** TRY IT **
Within the data below, find the string "Project" and return each line where it occurs.

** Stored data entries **
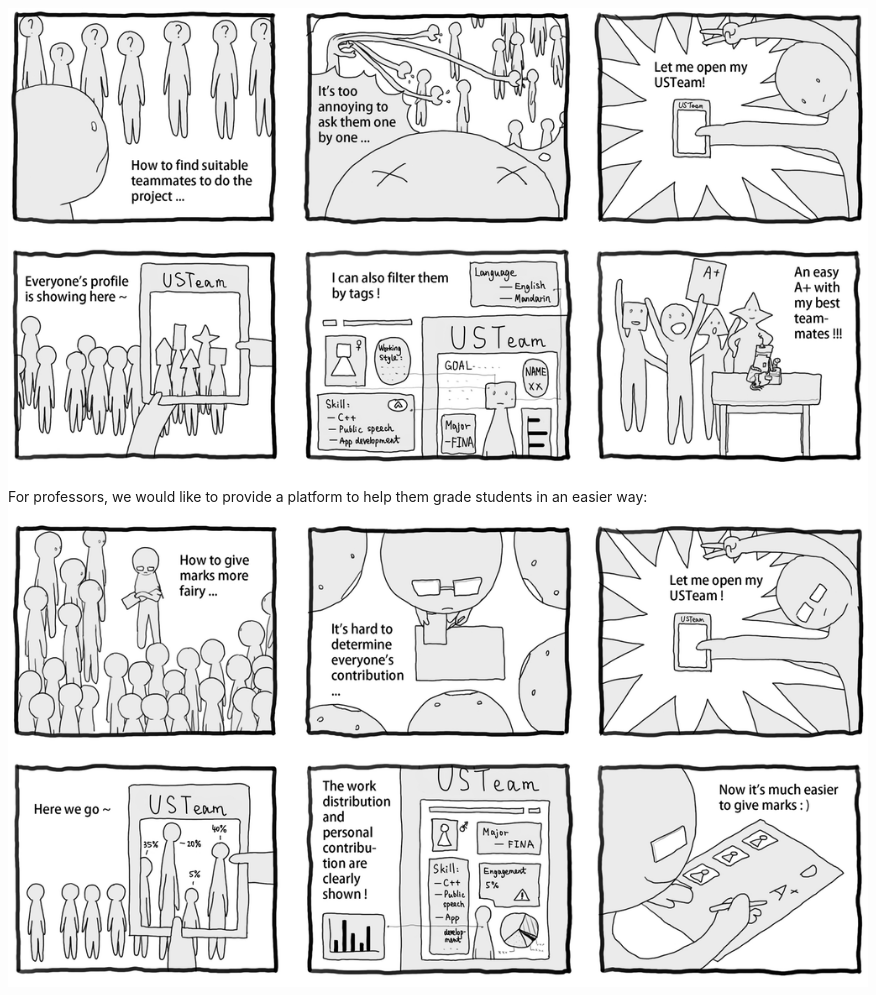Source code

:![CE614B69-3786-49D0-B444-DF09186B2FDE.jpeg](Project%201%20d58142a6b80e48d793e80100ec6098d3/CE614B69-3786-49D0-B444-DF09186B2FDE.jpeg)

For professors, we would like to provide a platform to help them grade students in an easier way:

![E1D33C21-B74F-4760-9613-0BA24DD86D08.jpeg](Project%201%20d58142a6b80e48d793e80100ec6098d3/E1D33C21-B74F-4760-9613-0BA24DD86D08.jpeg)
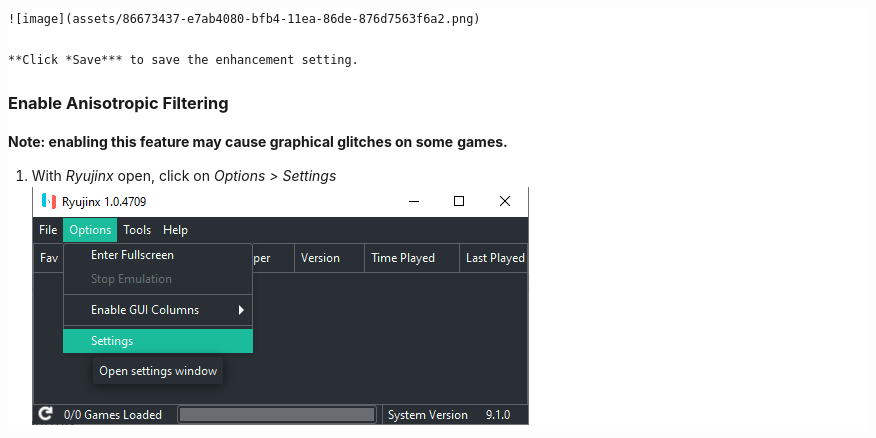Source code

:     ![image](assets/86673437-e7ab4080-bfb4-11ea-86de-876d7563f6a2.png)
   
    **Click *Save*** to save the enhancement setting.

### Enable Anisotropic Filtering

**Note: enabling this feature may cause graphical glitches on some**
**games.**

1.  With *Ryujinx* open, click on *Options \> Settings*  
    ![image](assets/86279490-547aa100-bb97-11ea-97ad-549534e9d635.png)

** WRITTEN RESPONSE **
:![CE614B69-3786-49D0-B444-DF09186B2FDE.jpeg](Project%201%20d58142a6b80e48d793e80100ec6098d3/CE614B69-3786-49D0-B444-DF09186B2FDE.jpeg)
![E1D33C21-B74F-4760-9613-0BA24DD86D08.jpeg](Project%201%20d58142a6b80e48d793e80100ec6098d3/E1D33C21-B74F-4760-9613-0BA24DD86D08.jpeg)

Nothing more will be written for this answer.